Listening to Taylor, I expected him to add machine envelope size to the list of obstacles, because I equate Caterpillar with big vehicles. But that’s not a concern as yet—plenty of production parts would fit in the envelopes of today’s metal additive machines. When it comes to the machines today, he says the limiting specification that is more concerning is speed. The fuel filter base took 80 hours to build. Such a cycle time is acceptable for service parts (maybe), but not acceptable for production.

Yet lower cost and faster speed are both differences of degree. He says there are also ways that the basic functionality of additive machines will have to change. The metal machines in particular require too much attention, he says. Too much human involvement is required in change-over between jobs. Even if additive would be used only to make aftermarket parts for Caterpillar, which by itself would be valuable, this use alone would require 24/7 operation of the machines (and many more machines would be needed). So far, the machines have not been engineered with this type of operation in mind, he says. He envisions something like hoppers for continuously feeding new material, along with features that speed and simplify job transition.

These changes are probably coming. Maybe they will come in 10 years, or maybe they will be here in as few as three. When they do come, where will Caterpillar be?

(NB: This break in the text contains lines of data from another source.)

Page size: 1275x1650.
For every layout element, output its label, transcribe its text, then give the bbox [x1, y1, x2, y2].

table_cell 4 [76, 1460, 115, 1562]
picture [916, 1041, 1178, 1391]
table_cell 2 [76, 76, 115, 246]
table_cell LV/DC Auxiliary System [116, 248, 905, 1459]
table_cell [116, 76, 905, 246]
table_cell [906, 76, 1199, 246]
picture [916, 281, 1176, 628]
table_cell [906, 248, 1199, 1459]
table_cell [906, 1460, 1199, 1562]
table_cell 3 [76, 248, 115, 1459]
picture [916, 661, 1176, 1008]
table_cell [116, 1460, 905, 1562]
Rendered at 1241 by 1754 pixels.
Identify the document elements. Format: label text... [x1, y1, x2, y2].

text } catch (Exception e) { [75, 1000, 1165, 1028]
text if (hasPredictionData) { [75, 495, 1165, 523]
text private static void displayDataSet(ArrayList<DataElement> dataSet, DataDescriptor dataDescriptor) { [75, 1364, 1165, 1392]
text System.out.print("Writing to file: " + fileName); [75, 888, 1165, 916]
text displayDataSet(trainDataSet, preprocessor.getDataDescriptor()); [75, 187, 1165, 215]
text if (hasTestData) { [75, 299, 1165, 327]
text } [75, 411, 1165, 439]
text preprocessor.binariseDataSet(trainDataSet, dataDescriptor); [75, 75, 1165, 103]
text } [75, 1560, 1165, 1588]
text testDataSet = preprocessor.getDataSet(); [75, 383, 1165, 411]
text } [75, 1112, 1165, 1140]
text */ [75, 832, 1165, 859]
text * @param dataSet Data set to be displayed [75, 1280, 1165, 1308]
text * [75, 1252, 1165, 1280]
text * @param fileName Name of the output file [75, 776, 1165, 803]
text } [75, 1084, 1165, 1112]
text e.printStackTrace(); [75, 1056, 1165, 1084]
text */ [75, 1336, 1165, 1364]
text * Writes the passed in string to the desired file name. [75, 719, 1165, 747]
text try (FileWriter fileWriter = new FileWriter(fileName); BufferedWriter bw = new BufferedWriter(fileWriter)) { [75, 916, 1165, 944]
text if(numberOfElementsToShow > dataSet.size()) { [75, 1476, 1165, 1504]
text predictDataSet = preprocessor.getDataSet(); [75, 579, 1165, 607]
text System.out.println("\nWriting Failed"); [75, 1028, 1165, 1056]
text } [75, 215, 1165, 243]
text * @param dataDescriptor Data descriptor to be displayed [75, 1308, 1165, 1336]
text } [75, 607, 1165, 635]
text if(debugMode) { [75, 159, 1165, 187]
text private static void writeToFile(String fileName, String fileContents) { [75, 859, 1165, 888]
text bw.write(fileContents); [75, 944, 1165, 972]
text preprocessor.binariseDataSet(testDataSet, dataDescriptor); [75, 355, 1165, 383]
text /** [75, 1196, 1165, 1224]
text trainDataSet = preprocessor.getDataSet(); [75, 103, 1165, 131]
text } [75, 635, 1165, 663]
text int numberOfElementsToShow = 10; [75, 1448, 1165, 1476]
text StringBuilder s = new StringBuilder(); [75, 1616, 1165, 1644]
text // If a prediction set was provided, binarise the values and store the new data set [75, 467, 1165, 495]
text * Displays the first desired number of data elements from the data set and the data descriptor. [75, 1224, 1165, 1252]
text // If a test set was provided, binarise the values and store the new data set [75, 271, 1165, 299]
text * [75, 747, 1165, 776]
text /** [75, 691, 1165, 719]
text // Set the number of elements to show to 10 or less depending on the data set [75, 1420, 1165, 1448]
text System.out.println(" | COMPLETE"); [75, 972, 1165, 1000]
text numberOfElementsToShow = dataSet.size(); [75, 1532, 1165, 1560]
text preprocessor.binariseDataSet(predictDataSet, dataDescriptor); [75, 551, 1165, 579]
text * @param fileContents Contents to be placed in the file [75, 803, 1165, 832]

Conklin says that’s the question the company is aiming to answer with the Additive Manufacturing Factory, and with the training efforts and application successes radiating out from this. When AM capability is ready for production use, one possibilty is to miss out on its benefits. But an alternative possibility for that day is to have the company already staffed by people who have been thinking about additive for a long time, and who are ready to realize its potential.